Léo Ramos ChavesO que não se pode dizer de uma conversa com Igor Pacca é que seja autocentrada, mesmo que o pedido inicial dos repórteres tenha sido para ele falar sobre sua trajetória pessoal e profissional. Com delicadeza, aos 88 anos, Pacca lembra dos professores que admira e das pessoas que dirigiram e ajudaram a criar o Instituto de Astronomia, Geofísica e Ciências Atmosféricas (IAG-USP), do qual ele foi um dos primeiros professores, na década de 1970, chefe do Departamento de Geofísica durante 10 anos não consecutivos e diretor, de 1993 a 1997. Com gosto, ele fala do interior da Terra, contando do sempre inquieto campo magnético do planeta, que fundamenta sua área de trabalho, o paleomagnetismo – o estudo da evolução e das mudanças de polaridade do campo magnético, com base no registro de óxidos de ferro e outros materiais ferromagnéticos preservados no interior de rochas. É uma forma de conhecer a história da Terra e os movimentos dos continentes. Pacca, com suas equipes, mostrou que os blocos de rochas que hoje separam a Amazônia do Centro-Oeste e do Nordeste já estiveram separados por um mar, estavam colados com blocos da atual América do Norte, e todos próximos ao atual polo Sul.
Sua mulher, Jesuína Pacca, e seu único filho, Sérgio, são professores da USP, ela do Instituto de Física, ele na Escola de Artes, Ciências e Humanidades. Quando possível, Pacca reúne a família em seu sítio em Serra Negra, no interior paulista, onde planta café para consumo próprio. As fotos expostas em frente a um dos armários de sua sala no IAG, para onde vai quase todo dia, retratam lugares que visitou em suas expedições de campo e um laboratório do IAG no Parque do Estado, a antiga sede, no qual trabalhou. Duas imagens chamam a atenção: ele cumprimentando dois ex-presidentes, Fernando Henrique Cardoso e Luiz Inácio Lula da Silva. “Não tenho preconceitos”, ele diz antes de explicar que conheceu o primeiro em 1998, quando recebeu o título de comendador da Ordem Nacional do Mérito Científico, e o segundo em 2007, ao receber outra premiação, a Grã-Cruz, também dessa ordem.

**TAREFAS A REALIZAR**
a: Responda, com base no texto sobre Igor Pacca:
(i) Em que período Pacca foi diretor do IAG-USP?
(ii) Em que cidade fica o sítio onde ele reúne a família?
(iii) Em que ano ele conheceu Luiz Inácio Lula da Silva, e em que ocasião?
b: Transforme em lista o parágrafo do texto sobre Igor Pacca que começa com "Sua mulher, Jesuína Pacca", mantendo os fatos principais.
c: Continue o texto sobre Igor Pacca a partir do ponto em que ele termina.

**REGISTROS DE DADOS**
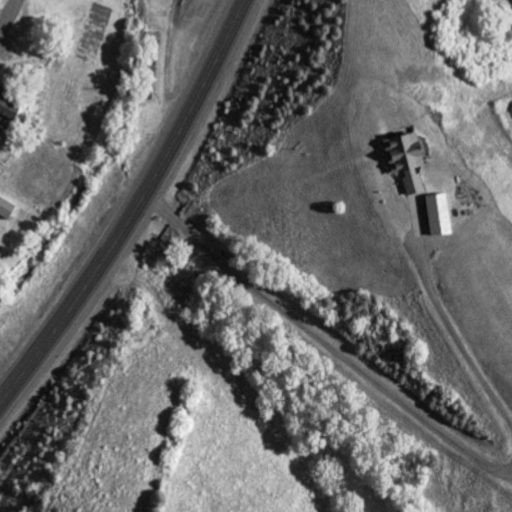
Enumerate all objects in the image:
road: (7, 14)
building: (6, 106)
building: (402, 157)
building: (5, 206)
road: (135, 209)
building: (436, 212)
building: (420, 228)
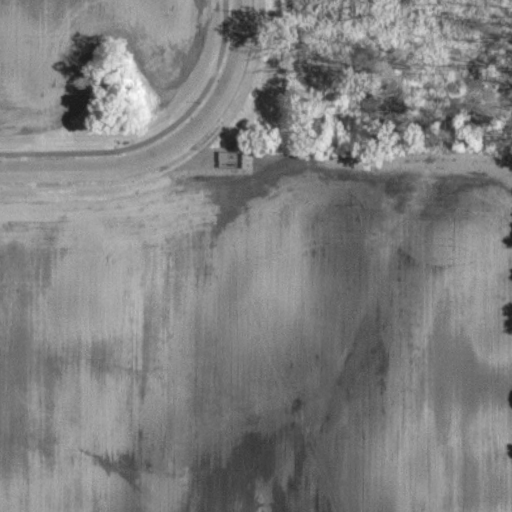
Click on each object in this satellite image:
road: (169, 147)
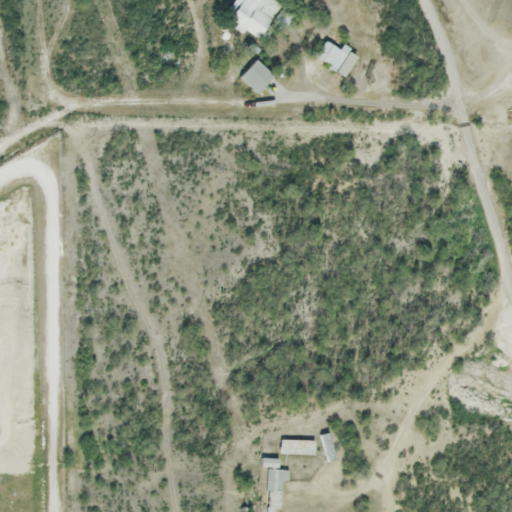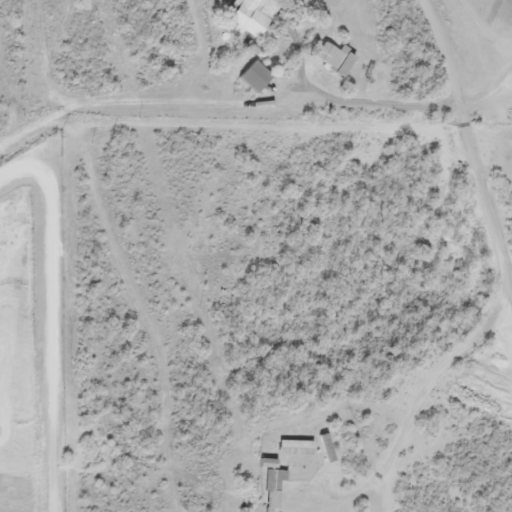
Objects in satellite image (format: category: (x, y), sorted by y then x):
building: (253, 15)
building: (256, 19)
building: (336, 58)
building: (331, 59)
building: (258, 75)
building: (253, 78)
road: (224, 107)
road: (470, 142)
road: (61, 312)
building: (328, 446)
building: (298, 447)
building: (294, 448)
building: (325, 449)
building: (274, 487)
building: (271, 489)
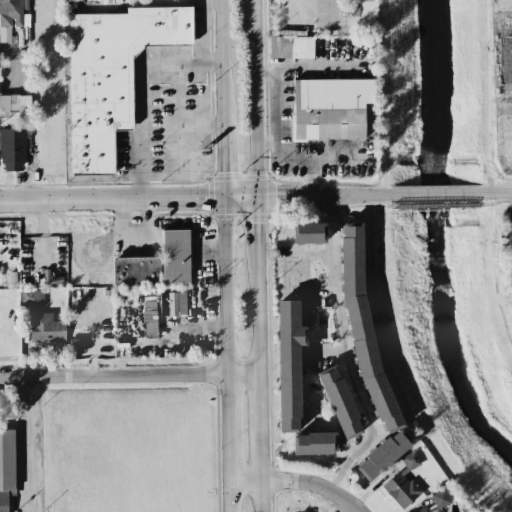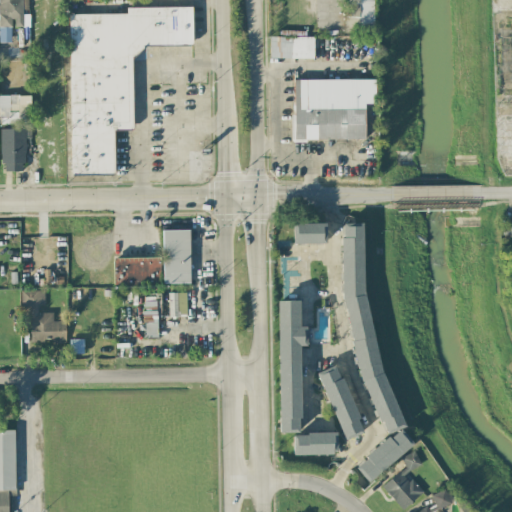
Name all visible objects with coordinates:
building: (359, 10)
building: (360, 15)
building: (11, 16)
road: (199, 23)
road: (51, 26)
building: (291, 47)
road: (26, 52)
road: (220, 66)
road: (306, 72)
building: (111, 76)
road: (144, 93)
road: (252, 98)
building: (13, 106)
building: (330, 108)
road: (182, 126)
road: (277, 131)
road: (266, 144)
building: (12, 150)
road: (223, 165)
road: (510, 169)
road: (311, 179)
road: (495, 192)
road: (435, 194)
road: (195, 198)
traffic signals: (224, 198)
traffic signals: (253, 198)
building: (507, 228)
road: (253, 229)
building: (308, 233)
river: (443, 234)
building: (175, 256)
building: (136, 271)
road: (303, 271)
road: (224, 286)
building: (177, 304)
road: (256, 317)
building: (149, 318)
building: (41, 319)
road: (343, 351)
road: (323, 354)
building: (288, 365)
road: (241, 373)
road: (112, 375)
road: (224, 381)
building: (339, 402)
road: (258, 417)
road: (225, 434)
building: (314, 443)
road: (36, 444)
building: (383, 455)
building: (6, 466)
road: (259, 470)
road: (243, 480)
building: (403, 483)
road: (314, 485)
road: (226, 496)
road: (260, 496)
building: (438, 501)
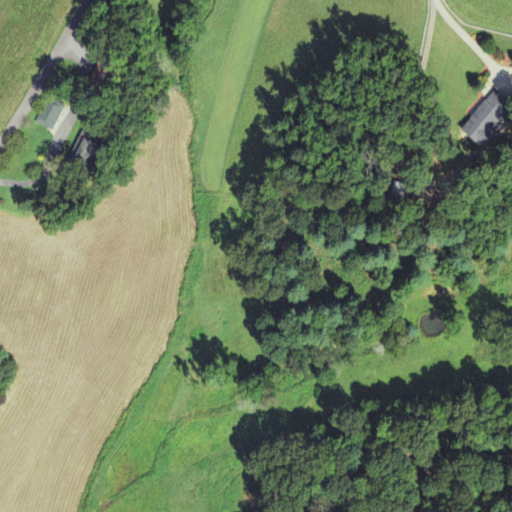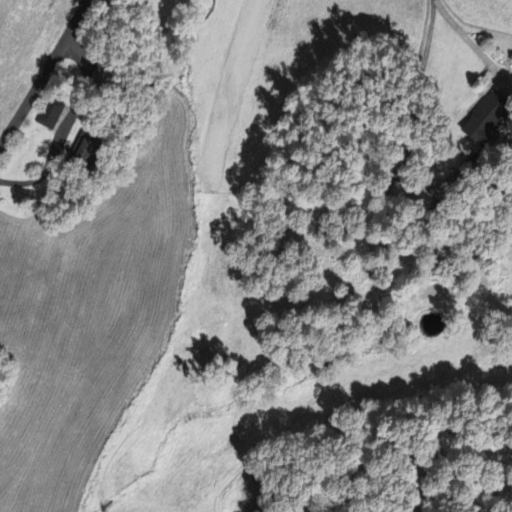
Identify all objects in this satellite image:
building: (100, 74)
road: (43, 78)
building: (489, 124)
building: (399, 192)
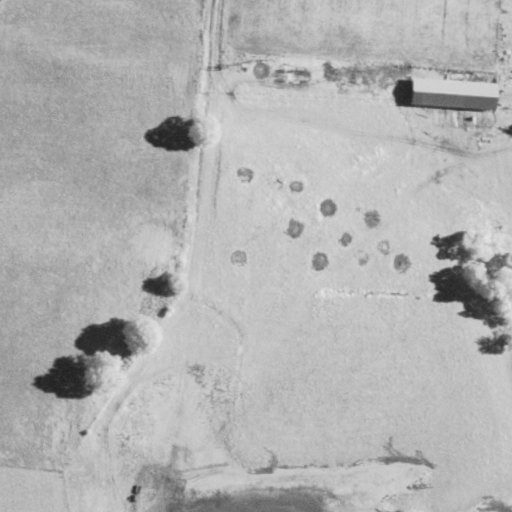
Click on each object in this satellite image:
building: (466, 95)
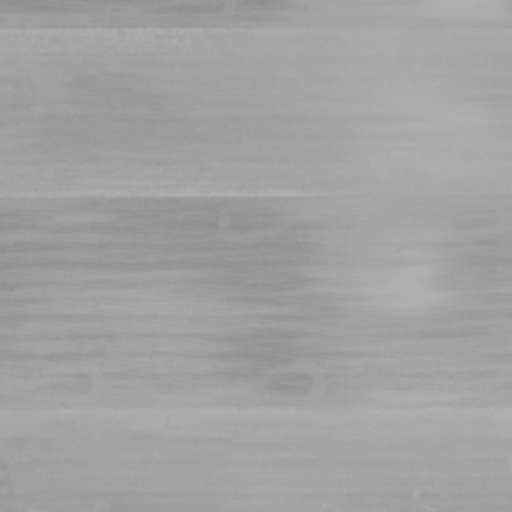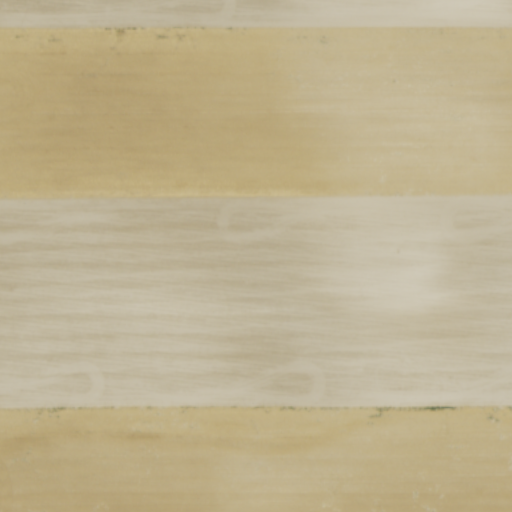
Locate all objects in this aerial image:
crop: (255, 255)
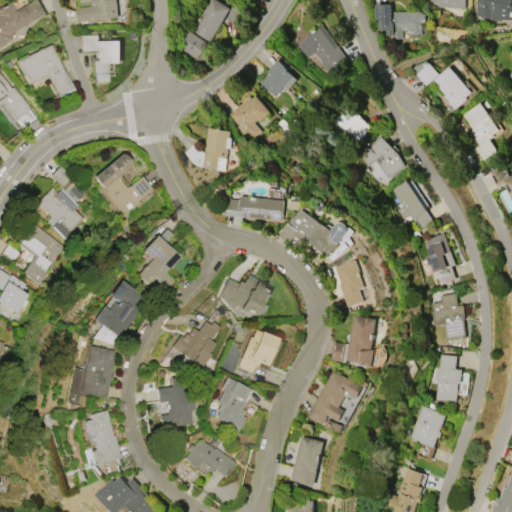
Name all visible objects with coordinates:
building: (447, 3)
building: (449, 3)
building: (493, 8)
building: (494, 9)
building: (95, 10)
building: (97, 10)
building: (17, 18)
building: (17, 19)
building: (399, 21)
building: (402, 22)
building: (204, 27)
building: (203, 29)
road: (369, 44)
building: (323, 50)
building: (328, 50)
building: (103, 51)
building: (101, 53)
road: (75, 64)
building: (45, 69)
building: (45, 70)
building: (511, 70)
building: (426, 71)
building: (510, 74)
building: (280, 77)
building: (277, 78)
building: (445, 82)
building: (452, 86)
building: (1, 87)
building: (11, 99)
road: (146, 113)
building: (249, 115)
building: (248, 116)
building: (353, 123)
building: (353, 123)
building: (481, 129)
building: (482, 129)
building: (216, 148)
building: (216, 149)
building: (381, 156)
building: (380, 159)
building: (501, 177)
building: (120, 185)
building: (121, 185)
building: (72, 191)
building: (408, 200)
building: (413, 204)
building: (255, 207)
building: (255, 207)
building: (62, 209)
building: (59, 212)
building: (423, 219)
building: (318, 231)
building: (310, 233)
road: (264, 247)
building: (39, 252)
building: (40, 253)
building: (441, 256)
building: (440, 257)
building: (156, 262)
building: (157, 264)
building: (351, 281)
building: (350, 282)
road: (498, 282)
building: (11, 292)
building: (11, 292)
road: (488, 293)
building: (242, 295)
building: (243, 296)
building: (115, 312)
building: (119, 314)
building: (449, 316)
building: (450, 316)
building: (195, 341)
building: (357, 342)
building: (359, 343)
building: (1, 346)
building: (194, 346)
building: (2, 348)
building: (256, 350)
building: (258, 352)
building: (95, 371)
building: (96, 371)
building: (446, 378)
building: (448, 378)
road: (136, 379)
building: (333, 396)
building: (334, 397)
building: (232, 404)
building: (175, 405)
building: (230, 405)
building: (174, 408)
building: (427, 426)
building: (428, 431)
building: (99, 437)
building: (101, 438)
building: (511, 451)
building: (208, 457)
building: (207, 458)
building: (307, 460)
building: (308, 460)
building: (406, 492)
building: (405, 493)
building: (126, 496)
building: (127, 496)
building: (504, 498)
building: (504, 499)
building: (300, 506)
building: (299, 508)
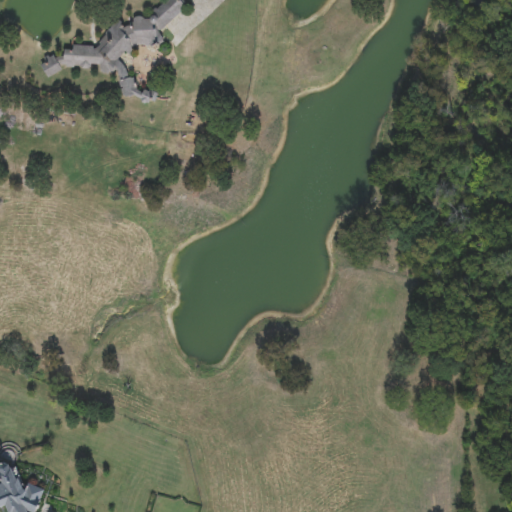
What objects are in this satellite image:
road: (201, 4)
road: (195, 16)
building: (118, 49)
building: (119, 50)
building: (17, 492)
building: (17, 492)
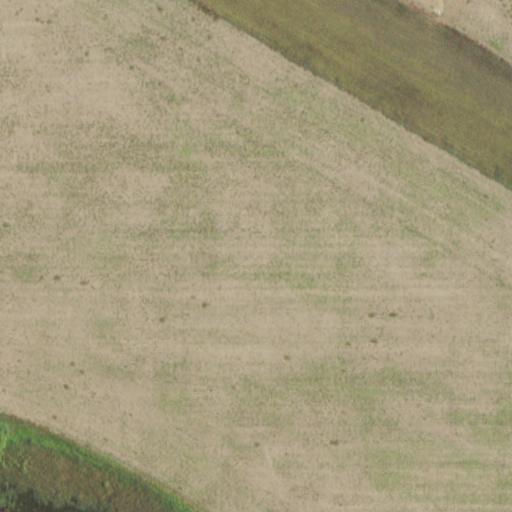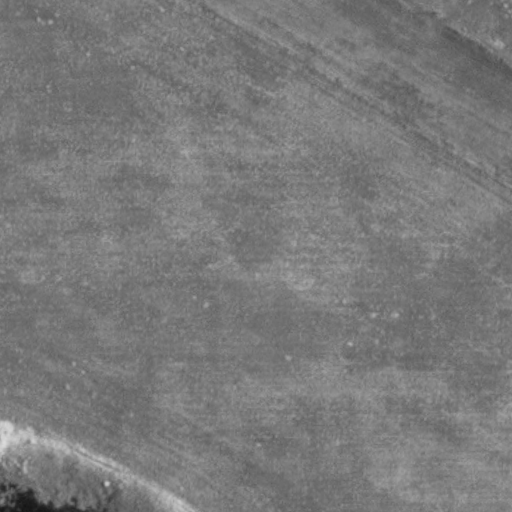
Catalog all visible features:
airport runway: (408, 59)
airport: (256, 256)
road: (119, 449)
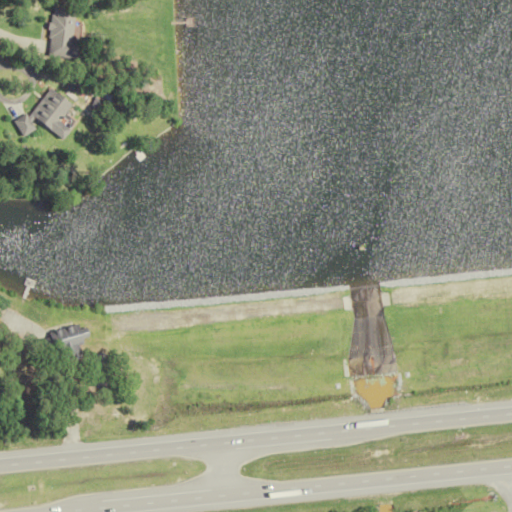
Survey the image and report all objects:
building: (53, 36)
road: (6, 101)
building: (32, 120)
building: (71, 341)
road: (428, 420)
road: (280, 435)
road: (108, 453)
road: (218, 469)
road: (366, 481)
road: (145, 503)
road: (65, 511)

**RESPOSTAS ESPERADAS**
a:
(i) De 1993 a 1997.
(ii) Em Serra Negra, no interior paulista.
(iii) Em 2007, ao receber a Grã-Cruz da Ordem Nacional do Mérito Científico.

b:
- A mulher de Pacca, Jesuína, é professora do Instituto de Física da USP. O único filho, Sérgio, é professor da Escola de Artes, Ciências e Humanidades da USP.
- Quando possível, Pacca reúne a família em seu sítio em Serra Negra, no interior paulista, onde planta café para consumo próprio.
- Ele vai quase todo dia à sua sala no IAG. Ali há fotos de lugares de suas expedições de campo e de um laboratório do IAG no Parque do Estado, a antiga sede, onde trabalhou.
- Duas fotos o mostram cumprimentando os ex-presidentes Fernando Henrique Cardoso e Luiz Inácio Lula da Silva.
- Conheceu Fernando Henrique Cardoso em 1998, ao receber o título de comendador da Ordem Nacional do Mérito Científico.
- Conheceu Lula em 2007, ao receber a Grã-Cruz da mesma ordem.

c:
Por que o senhor gosta de olhar para dentro da Terra?
Porque é fascinante, tem muita coisa para ver. E, claro, muito não conseguimos ver. Os buracos mais profundos chegaram a apenas 13 quilômetros [km], depois disso as brocas diamantadas amolecem, quebram, entortam. As medidas em geral são indiretas. Quando se faz uma perfuração para extrair petróleo, pode-se obter muita informação sobre o interior da Terra. Fontes de informação importantes são as ondas sísmicas, geradas pelos tremores de terra, cuja velocidade depende da variação de densidade das camadas internas do planeta. Os parâmetros elásticos das rochas e a atração gravitacional ajudam a ver a distribuição de massa no interior da Terra. Ainda há muito por saber. Em 1910, o geofísico croata Andrija Mohorovičić [1857-1936] propôs a primeira superfície de separação do interior de nosso planeta, chamada de Moho, entre a crosta e o manto, a 10 km de profundidade nos oceanos e a 40 km nos continentes. Outra descontinuidade ocorre a cerca de 3 mil km de profundidade, separando o manto do núcleo. Essa separação é fantástica, porque é muito drástica. Há mudanças não só na pressão e na densidade, mas também nos materiais, de rochas sólidas do manto, formadas principalmente por silicatos de ferro e magnésio, para ferro líquido, do núcleo. É líquido porque atingiu a temperatura de fusão, que depende da pressão. Na superfície da Terra, ao nível do mar, a temperatura de fusão do ferro é de 1.500 graus Celsius [ºC]. Os três estados da matéria são também chamados de estados de agregação, significando que os átomos nos sólidos estão muito mais juntos do que nos gases e, portanto, a pressão de mega-atmosferas pode superar a ação da temperatura, que procura desordenar e separar os átomos. Mas no núcleo interno a pressão é tão alta que supera a ação da temperatura. No núcleo existe também uma pequena quantidade de algum elemento químico mais leve que o ferro. Pode ser hidrogênio, carbono, potássio, não sabemos o que é. Se fosse só ferro, a massa do núcleo e a da Terra seriam muito maiores.
88 anos
Especialidade
Geofísica
Formação
Graduação (1959), doutorado (1969) em física na USP
Instituição
Universidade de São Paulo (USP)
Produção científica
Cerca de 41 artigos científicos e 6 capítulos de livros
De onde vem o campo magnético do planeta, seu objeto de trabalho?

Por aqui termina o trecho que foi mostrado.